También es la cloaca donde me enfrento a mi propia inmundicia, y a veces también a la de los demás, o a la inversa. Todo huele a pútrido, a esfínteres descontrolados, a ganas de barrer debajo de la alfombra cuando no hay alfombra alguna. A cáncer y a célula en descomposición y a tu dieta al ajillo. O sencillamente a tiempo que pasa, que a veces corroe todo como al barco hundido en las arenas de la orilla del océano, y otras deja nada más que eso, olor a viejo, esa cosa indescriptible que se te va metiendo con los años en las manos, en la boca, en los ojos, en todas las partes del cuerpo hasta dejarte insensible a cualquier aroma funesto. Olor a cólera y a fiebre amarilla salida de un cuadro mural. Podredumbre sin spleen y sin opio ya porque el crédito llegó más allá del límite y después se paga con el cuerpo, o la dosis cumplió su misión, o tal vez la trastienda de la tintorería china ya cierra por hoy sus puertas.

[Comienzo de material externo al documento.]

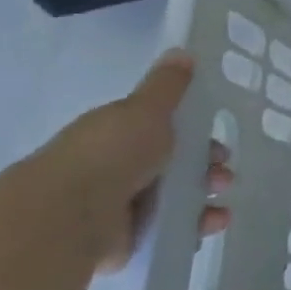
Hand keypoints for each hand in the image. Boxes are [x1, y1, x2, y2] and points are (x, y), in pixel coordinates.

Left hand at [26, 50, 231, 271]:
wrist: (68, 216)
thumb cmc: (110, 154)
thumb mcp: (145, 110)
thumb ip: (167, 85)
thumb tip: (181, 50)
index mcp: (119, 134)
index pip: (166, 131)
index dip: (197, 134)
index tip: (218, 141)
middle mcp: (118, 168)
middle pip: (175, 166)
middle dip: (208, 168)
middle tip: (223, 174)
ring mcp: (120, 206)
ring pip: (176, 198)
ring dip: (206, 198)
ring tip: (219, 203)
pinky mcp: (126, 239)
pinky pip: (169, 230)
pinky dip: (194, 227)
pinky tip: (211, 224)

Me escabullo en el rincón más oscuro del oído, el más oscuro, allí donde ya no hay nada para ver y todo es sonido, incluso el silencio, que a veces habla más nítido que el lenguaje mismo. Ese lugar donde habitan los secretos y donde no existe la innecesaria moral porque la realidad es un eco muy lejano, y donde pese al azabache que todo lo pinta puedo ver sin rubor alguno como tus dedos se mueven suave y lentamente siguiendo un movimiento circular, o a veces son mis propios dedos que lo hacen mientras tu mano se cierra sobre mí y comienza a mecerse como si fuera un péndulo cuya curva fuera vertical, e intuyo que estamos frente a frente con miradas que se atraviesan, extáticos, como si el tiempo fuera tan sólo eso, movimiento y gritos y muerte y renacimiento.
Y entonces puede que sí sea Juan Pablo Castel, y que sí, que haya asesinado a María Iribarne. Eso no lo sé, sólo puedo decir que me trepo a otro libro para poder escaparme de la ficción. Y funciona. Porque ahora estoy del otro lado. Más allá de la ficción y de la realidad.